Eating hot meals on melamine crockery could increase risk of kidney stones, a new study has claimed.

Taiwanese researchers found that hot temperatures increase the amount of melamine we are exposed to — and this can raise the risk of kidney stones.

They studied two groups of people who ate piping hot noodle soup. One group ate from melamine bowls, the other from ceramic bowls.

Urine samples were collected before the meal, and every two hours for 12 hours following the meal.

Three weeks later, the volunteers consumed the same kind of soup but the type of bowl they used was reversed. Urine samples were collected again, the ‘Daily Mail’ reported.

Total melamine levels in urine for 12 hours after eating the soup was 8.35 micrograms when the participants ate out of the melamine bowls versus about 1.3 micrograms when they ate out of ceramic bowls.

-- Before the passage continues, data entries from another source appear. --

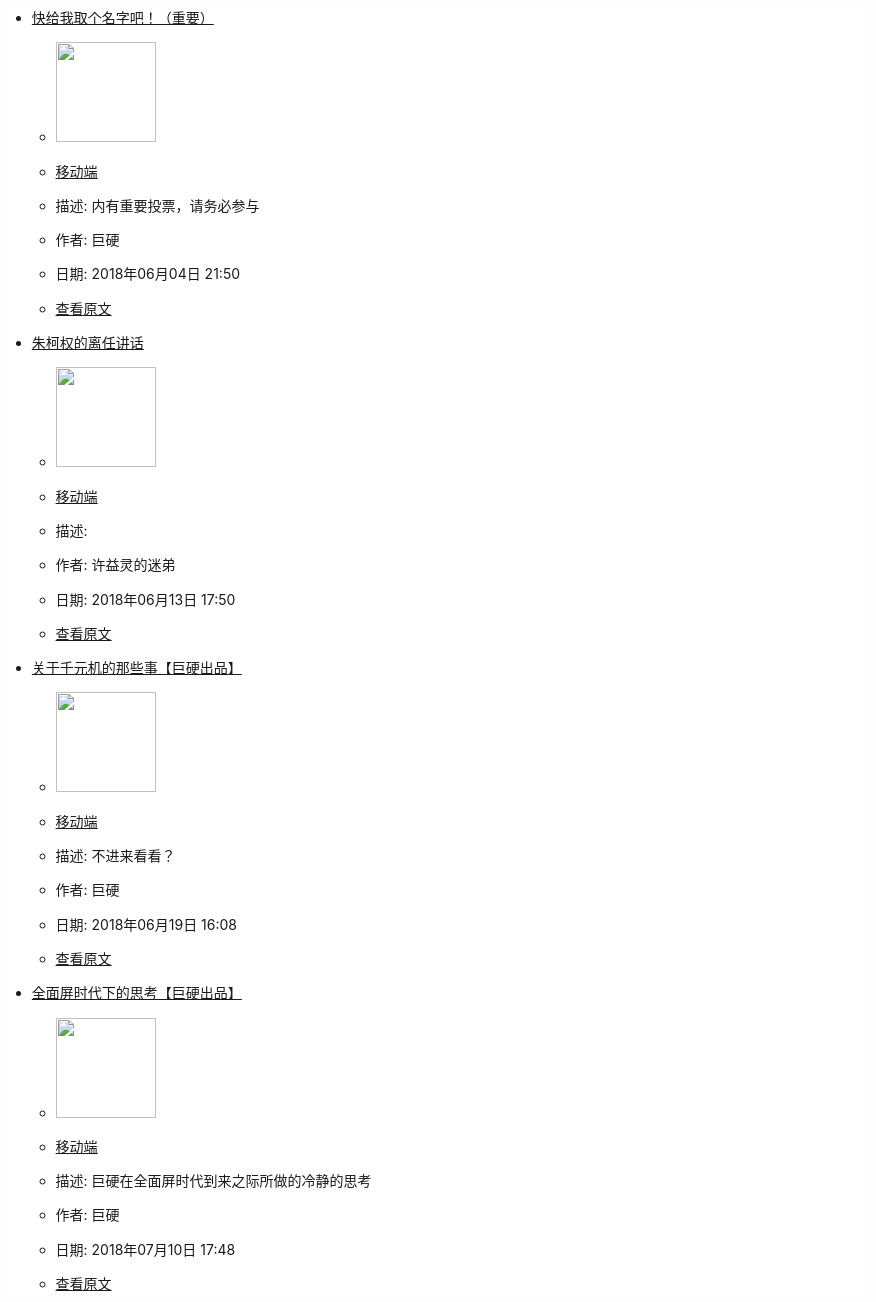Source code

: - <a href="./posts/2018-06-04_21-50/快给我取个名字吧！（重要）.pc.html">快给我取个名字吧！（重要）</a> 

  - <img src="http://mmbiz.qpic.cn/mmbiz_jpg/Jwzug6MyZa3jkvz6qNpVo7icxfmOsKzWtfHZ67bxmKrDYldKmJhuhQIMqHvJfZbCE5DYicr31Sd6uBYCSJvuKoVw/0?wx_fmt=jpeg" width="100" height="100" />

  - <a href="./posts/2018-06-04_21-50/快给我取个名字吧！（重要）.mobile.html">移动端</a>

  - 描述: 内有重要投票，请务必参与

  - 作者: 巨硬

  - 日期: 2018年06月04日 21:50

  - <a href="https://mp.weixin.qq.com/s?__biz=MzIwNDA1OTk5OQ==&mid=2648456990&idx=1&sn=bfcebc53e10798a8e172965e0d0b4108&chksm=8eed7b2eb99af23850af660602cf5c144ce5bed679726c6d8bec7c18e56b0c076e96db29b030&token=1288521350&lang=zh_CN#rd">查看原文</a>

- <a href="./posts/2018-06-13_17-50/朱柯权的离任讲话.pc.html">朱柯权的离任讲话</a> 

  - <img src="http://mmbiz.qpic.cn/mmbiz_jpg/Jwzug6MyZa0AzBLOkG0SKNSxVhHag0qdzsHvRd8AicYagEnUGvaQ3ExyibslawCfFr0yVJBQZWN2y1YUfBhWUMMw/0?wx_fmt=jpeg" width="100" height="100" />

  - <a href="./posts/2018-06-13_17-50/朱柯权的离任讲话.mobile.html">移动端</a>

  - 描述: 

  - 作者: 许益灵的迷弟

  - 日期: 2018年06月13日 17:50

  - <a href="https://mp.weixin.qq.com/s?__biz=MzIwNDA1OTk5OQ==&mid=2648456995&idx=1&sn=9df27ab1b93a5505cdfb854e09d6d1e6&chksm=8eed7b13b99af20595d6ceb59ea7b4728370f29fc6d8834fe3b409c1d3e900e431f285c9b1e6&token=1288521350&lang=zh_CN#rd">查看原文</a>

- <a href="./posts/2018-06-19_16-08/关于千元机的那些事【巨硬出品】.pc.html">关于千元机的那些事【巨硬出品】</a> 

  - <img src="http://mmbiz.qpic.cn/mmbiz_jpg/Jwzug6MyZa1EmhB6objlfENoaquOicV6Iecf7dZibZbaaMP2xFIpEKmUPB0zg5nLhXM6pjHiama9VVicKU0CKy4QTQ/0?wx_fmt=jpeg" width="100" height="100" />

  - <a href="./posts/2018-06-19_16-08/关于千元机的那些事【巨硬出品】.mobile.html">移动端</a>

  - 描述: 不进来看看？

  - 作者: 巨硬

  - 日期: 2018年06月19日 16:08

  - <a href="https://mp.weixin.qq.com/s?__biz=MzIwNDA1OTk5OQ==&mid=2648457000&idx=1&sn=ebaa095f43eb7685dd6ec977d821cadf&chksm=8eed7b18b99af20e7988b47ee33394a468ef03610788e1e7bfad34e6487e523e71f77f0a8755&token=1288521350&lang=zh_CN#rd">查看原文</a>

- <a href="./posts/2018-07-10_17-48/全面屏时代下的思考【巨硬出品】.pc.html">全面屏时代下的思考【巨硬出品】</a> 

  - <img src="http://mmbiz.qpic.cn/mmbiz_jpg/Jwzug6MyZa22LymgDBIzn9dfM7GicbrbwC3uR3t6DB1JxmXB54L4kKXnLuoshjbiaRicc1vF9Z43zkKteLx55nW7A/0?wx_fmt=jpeg" width="100" height="100" />

  - <a href="./posts/2018-07-10_17-48/全面屏时代下的思考【巨硬出品】.mobile.html">移动端</a>

  - 描述: 巨硬在全面屏时代到来之际所做的冷静的思考

  - 作者: 巨硬

  - 日期: 2018年07月10日 17:48

  - <a href="https://mp.weixin.qq.com/s?__biz=MzIwNDA1OTk5OQ==&mid=2648457018&idx=1&sn=3f5ae7f626eb8123504e7c4877852cc5&chksm=8eed7b0ab99af21cf849c3e0f525bd3ca0407bd109bca769d1ed386d2097a04317d536704a2e&token=1288521350&lang=zh_CN#rd">查看原文</a>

“Melamine tableware may release large amounts of melamine when used to serve high-temperature foods,” lead researcher by Chia-Fang Wu, of Kaohsiung Medical University in Taiwan, said.

He noted that either higher temperatures (from hot soups, for example) or more acidic foods can encourage melamine to contaminate food, especially in older or low-quality kitchenware.

But he added that the amount of melamine released into food and beverages from melamine tableware varies by brand, so the results of this study of one brand may not be generalised to other brands.

However the study suggested it is advisable to serve hot food on ceramic crockery, to be on the safe side.

The findings back up previous research that found a link between melamine and kidney stones in both children and adults.

In 2008, melamine-tainted baby formula (causing an especially high dose) was linked to six deaths and 50,000 hospitalisations related to kidney stones and kidney disease in China.

The study was published in the journal JAMA Internal Medicine.